Central Bank of Kenya
|Central Bank of Kenya|
|Key People||Governor Njuguna S. Ndung'u|
The Central Bank of Kenya (CBK) is charged with ensuring price stability and an efficient national payments system through the Kenyan shilling but has some autonomy in setting Kenya's monetary policy. The CBK must consult with the national government on "important" issues of fiscal and monetary policy. The CBK recently continued cutting interest rates and lowering commercial banks' capital requirements and predicted Kenya's double-digit inflation rate will fall in 2009.
The CBK was established in 1966 by the Central Bank of Kenya Act and amended in 1997 to allow the central bank greater autonomy in setting monetary policy such as interest rates. However, under the same amendment the CBK must also advise the national government on fiscal and monetary matters with possible "important ramifications" on monetary policy.
The CBK is governed by a board of eight directors including the governor and deputy governor, who sit as chairman and deputy, plus the Permanent Secretary to the Treasury in a non-voting role and five other non-executive directors appointed by the president.
Sells 91-day and 182-day Treasury bills (T-bills), Treasury bonds (T-bonds) with yearly maturities from one year to 12 years, plus 15-year and 20-year maturity T-bonds. CBK also issues repo bills with maturities of three days, one weeks, two weeks, one month, two months and three months. Also issues and ensures efficient circulation of the national currency, the Kenyan shilling.

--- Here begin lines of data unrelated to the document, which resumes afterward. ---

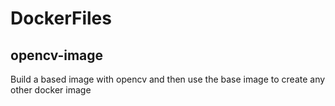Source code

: # DockerFiles

## opencv-image

Build a based image with opencv and then use the base image to create any other docker image 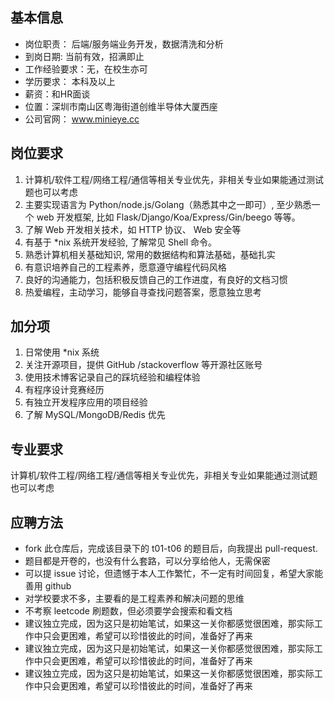 ## 基本信息
- 岗位职责： 后端/服务端业务开发，数据清洗和分析
- 到岗日期: 当前有效，招满即止
- 工作经验要求：无，在校生亦可
- 学历要求： 本科及以上
- 薪资：和HR面谈
- 位置：深圳市南山区粤海街道创维半导体大厦西座
- 公司官网： www.minieye.cc

## 岗位要求
1. 计算机/软件工程/网络工程/通信等相关专业优先，非相关专业如果能通过测试题也可以考虑
2. 主要实现语言为 Python/node.js/Golang（熟悉其中之一即可）, 至少熟悉一个 web 开发框架, 比如 Flask/Django/Koa/Express/Gin/beego 等等。
3. 了解 Web 开发相关技术，如 HTTP 协议、 Web 安全等
4. 有基于 *nix 系统开发经验, 了解常见 Shell 命令。
5. 熟悉计算机相关基础知识, 常用的数据结构和算法基础，基础扎实
6. 有意识培养自己的工程素养，愿意遵守编程代码风格
7. 良好的沟通能力，包括积极反馈自己的工作进度，有良好的文档习惯
8. 热爱编程，主动学习，能够自寻查找问题答案，愿意独立思考

## 加分项
1. 日常使用 *nix 系统
2. 关注开源项目，提供 GitHub /stackoverflow 等开源社区账号
3. 使用技术博客记录自己的踩坑经验和编程体验
4. 有程序设计竞赛经历
5. 有独立开发程序应用的项目经验
6. 了解 MySQL/MongoDB/Redis 优先

## 专业要求
计算机/软件工程/网络工程/通信等相关专业优先，非相关专业如果能通过测试题也可以考虑

## 应聘方法
- fork 此仓库后，完成该目录下的 t01-t06 的题目后，向我提出 pull-request.
- 题目都是开卷的，也没有什么套路，可以分享给他人，无需保密
- 可以提 issue 讨论，但遗憾于本人工作繁忙，不一定有时间回复，希望大家能善用 github
- 对学校要求不多，主要看的是工程素养和解决问题的思维
- 不考察 leetcode 刷题数，但必须要学会搜索和看文档
- 建议独立完成，因为这只是初始笔试，如果这一关你都感觉很困难，那实际工作中只会更困难，希望可以珍惜彼此的时间，准备好了再来
- 建议独立完成，因为这只是初始笔试，如果这一关你都感觉很困难，那实际工作中只会更困难，希望可以珍惜彼此的时间，准备好了再来
- 建议独立完成，因为这只是初始笔试，如果这一关你都感觉很困难，那实际工作中只会更困难，希望可以珍惜彼此的时间，准备好了再来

CBK Governor Njuguna Ndung’u was appointed in March 2007 from his previous position as Director of Training at the African Economic Research Consortium (AERC). Ndung'u is also an associate professor of economics at the University of Nairobi and has worked at the Southern Africa Regional Office of Canada's International Development Research Centre (IDRC).
The CBK will have greater flexibility to cut interest rates even further once it reduces the weighting of food and energy prices on the measurement of Kenya's consumer price index, which will likely cause inflation to fall, according to recent press reports. The CBK most recently cut interest rates by 50 basis points to 8.5% on December 1, 2008 and lowered cash reserve requirements for commercial banks from 6% to 5% of total liabilities. Other reports note that the CBK also recently reported a significant annual fall in Kenya's forex reserves to January 15, 2009, underscoring the country's vulnerability to further global financial shocks.